Lou stitched together the games so that they are both running on the same page at exactly the same time. So, just like in 2048 (which is a derivative of Threes), players must slide numbers around a 4-by-4 field to combine them in an effort to get a high score. Only, in this version, every time you tap a key to slide the numbers in 2048, you also make your bird flap on the other side of the screen in an approximation of the arcade-style Flappy Bird mobile game. That title has players trying to navigate a graceless bird through an obstacle course, and in this version you’ll have to do that while also playing the 2048 puzzler
“It took me less than a day because both games are open source, and I literally took their code — gave the credits and tried to respect the licenses — and linked the keyboard detection together and the death detection,” Lou told GamesBeat. “So it was a very quick hack.”
When playing this side-by-side version, players can die in Flappy Bird (which is actually a Flappy Bird-like called Heavy Bird), but Lou punishes players who do by making a random move in 2048. So this isn’t just an exercise in mental juggling.

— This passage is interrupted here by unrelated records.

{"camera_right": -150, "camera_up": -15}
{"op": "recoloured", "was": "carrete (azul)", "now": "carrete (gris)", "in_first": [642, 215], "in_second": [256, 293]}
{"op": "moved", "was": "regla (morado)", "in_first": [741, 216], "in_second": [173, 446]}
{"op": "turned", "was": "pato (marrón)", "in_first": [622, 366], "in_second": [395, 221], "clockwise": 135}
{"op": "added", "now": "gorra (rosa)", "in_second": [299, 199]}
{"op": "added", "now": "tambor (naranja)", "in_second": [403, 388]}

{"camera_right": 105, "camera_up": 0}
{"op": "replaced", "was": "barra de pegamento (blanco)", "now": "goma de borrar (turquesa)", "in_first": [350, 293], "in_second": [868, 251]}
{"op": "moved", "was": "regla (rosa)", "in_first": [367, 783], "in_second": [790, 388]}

“The idea itself — I don’t think it’s that original,” said Lou. “Probably lots of people have thought of it. I saw a Flappy 2048 game, but it was actually a game about a block jumping over blocks, so in my disappointment I literally mashed the two games together and tweaked some parameters to make them less difficult.”
The game runs on the Web, but you can also play it on many smartphones using a browser.
As for Lou, Flappy Bird 2048 was an exercise to show how it easy it is to re-iterate on the Web. That’s something that is important to him. He thinks that game developers should embrace the Web — despite its drawbacks — because it enables creators to experiment so wildly.
“Ultimately, we want to lower the barrier between ideas and technical expertise,” he said. “And the Web lets you do that. You can publish something completely unpolished — just don’t sell it to the public — and iterate upon it.”